CERTAIN RELATIONSHIPS AND RELATED PARTY TRANSACTIONS
On August 4, 2021, our sponsor purchased an aggregate of 7,187,500 founder shares for a purchase price of $25,000, or approximately $0.003 per share. The number of founder shares outstanding was determined based on the expectation that the total size of this offering would be a maximum of 28,750,000 units if the underwriters’ over-allotment option is exercised in full, and therefore that such founder shares would represent 20% of the outstanding shares after this offering. On November 21, 2021, the sponsor surrendered 2,966,667 founder shares for cancellation for nominal consideration. Pala and Roth have committed to purchase 2,666,667 and 300,000 founder shares, respectively, in a private placement that will close simultaneously with the closing of this offering. On [ ], 2021, we entered into a securities subscription agreement with Roth, pursuant to which Roth will purchase 300,000 founder shares in a private placement that will close simultaneously with the closing of this offering. Additionally, on [ ], 2021, we entered into a securities subscription agreement with Pala, pursuant to which Pala will purchase 2,666,667 founder shares in a private placement that will close simultaneously with the closing of this offering. Up to 937,500 of the founder shares will be forfeited by our sponsor depending on the extent to which the underwriters’ over-allotment is exercised. No founder shares acquired by Pala or Roth will be subject to any such forfeiture. The founder shares will be worthless if we do not complete an initial business combination. The founder shares to be issued to Roth are deemed underwriters’ compensation by FINRA pursuant to FINRA Rule 5110 and are subject to the restrictions imposed by that rule.

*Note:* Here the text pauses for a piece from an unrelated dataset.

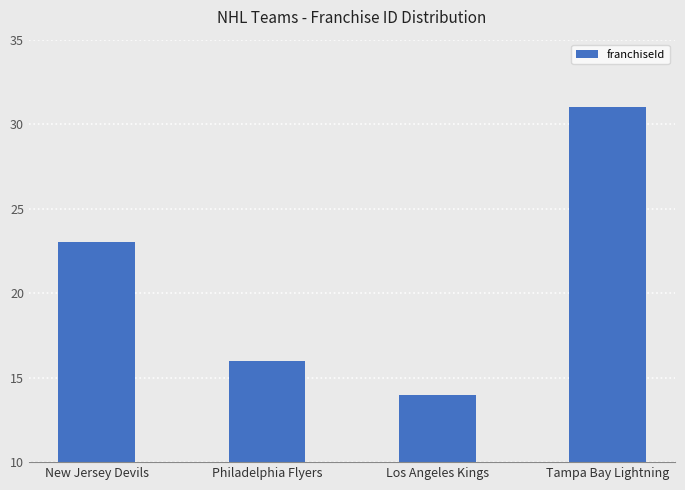

Reading left to right, transcribe all the data shown in this chart.

New Jersey Devils=23	Philadelphia Flyers=16	Los Angeles Kings=14	Tampa Bay Lightning=31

If we increase or decrease the size of the offering, we will effect a share dividend or share contribution back to capital or other appropriate mechanism, as applicable, with respect to our Class B ordinary shares immediately prior to the consummation of this offering in such amount as to maintain the number of founder shares at 20% of our issued and outstanding ordinary shares upon the consummation of this offering.

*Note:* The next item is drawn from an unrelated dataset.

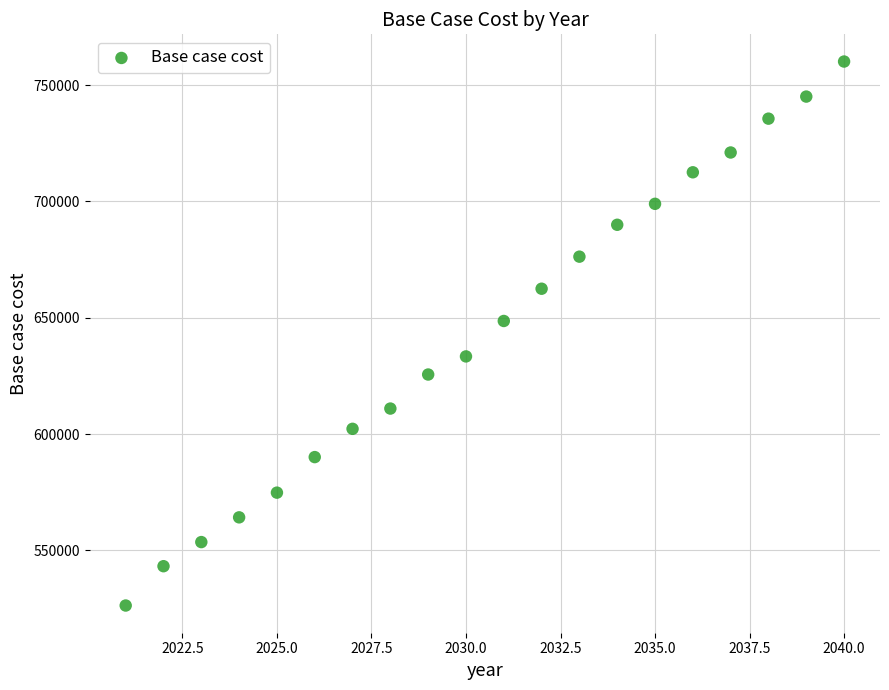

What Y value in the scatter plot is closest to 643229?

648624.8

Our sponsor, Pala, Cantor and Roth have committed to fund $12,500,000 in the aggregate (or $14,000,000 if the underwriters’ over-allotment option is exercised in full) and purchase an aggregate of 12,500,000 private placement warrants (or 14,000,000 warrants if the underwriters’ over-allotment option is exercised in full)), each exercisable to purchase one Class A ordinary share at $11.50 per share, in a private placement that will close simultaneously with the closing of this offering. Of this amount, our sponsor will purchase an aggregate of 6,500,000 private placement warrants (or 7,700,000 warrants if the underwriters’ over-allotment option is exercised in full), Pala will purchase an aggregate of 3,000,000 private placement warrants, Cantor will purchase an aggregate of 2,000,000 private placement warrants (or 2,300,000 warrants if the underwriters’ over-allotment option is exercised in full) and Roth will purchase an aggregate of 1,000,000 private placement warrants. The private placement warrants (including the Class A ordinary shares issuable upon exercise of the private placement warrants) may not, subject to certain limited exceptions, be transferred, assigned or sold until 30 days after the completion of our initial business combination.

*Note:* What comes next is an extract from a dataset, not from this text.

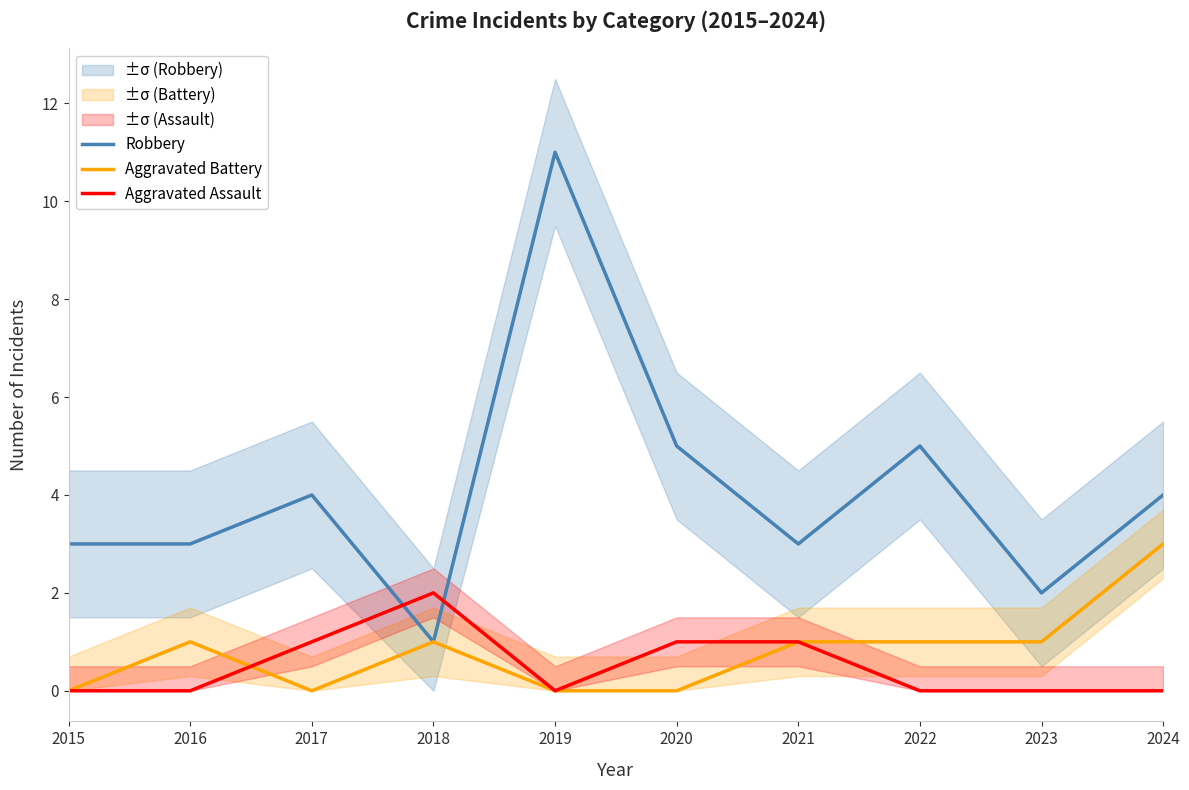

Between 2016 and 2022, which series saw the biggest shift?

Robbery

We currently utilize office space at 51 NW 26th Street, Suite 533, Miami, Florida 33127 from our sponsor and the members of our management team. Subsequent to the closing of this offering, we will pay our sponsor $15,000 per month for office space, secretarial and administrative services provided to members of our management team. Upon completion of our initial business combination or our liquidation, we will cease paying these monthly fees.
No compensation of any kind, including finder’s and consulting fees, will be paid by the Company to our sponsor, executive officers and directors, or any of their respective affiliates, for services rendered prior to or in connection with the completion of an initial business combination. However, these individuals will be reimbursed for any out-of-pocket expenses incurred in connection with activities on our behalf such as identifying potential target businesses and performing due diligence on suitable business combinations. Our audit committee will review on a quarterly basis all payments that are made to our sponsor, executive officers, directors or our or their affiliates.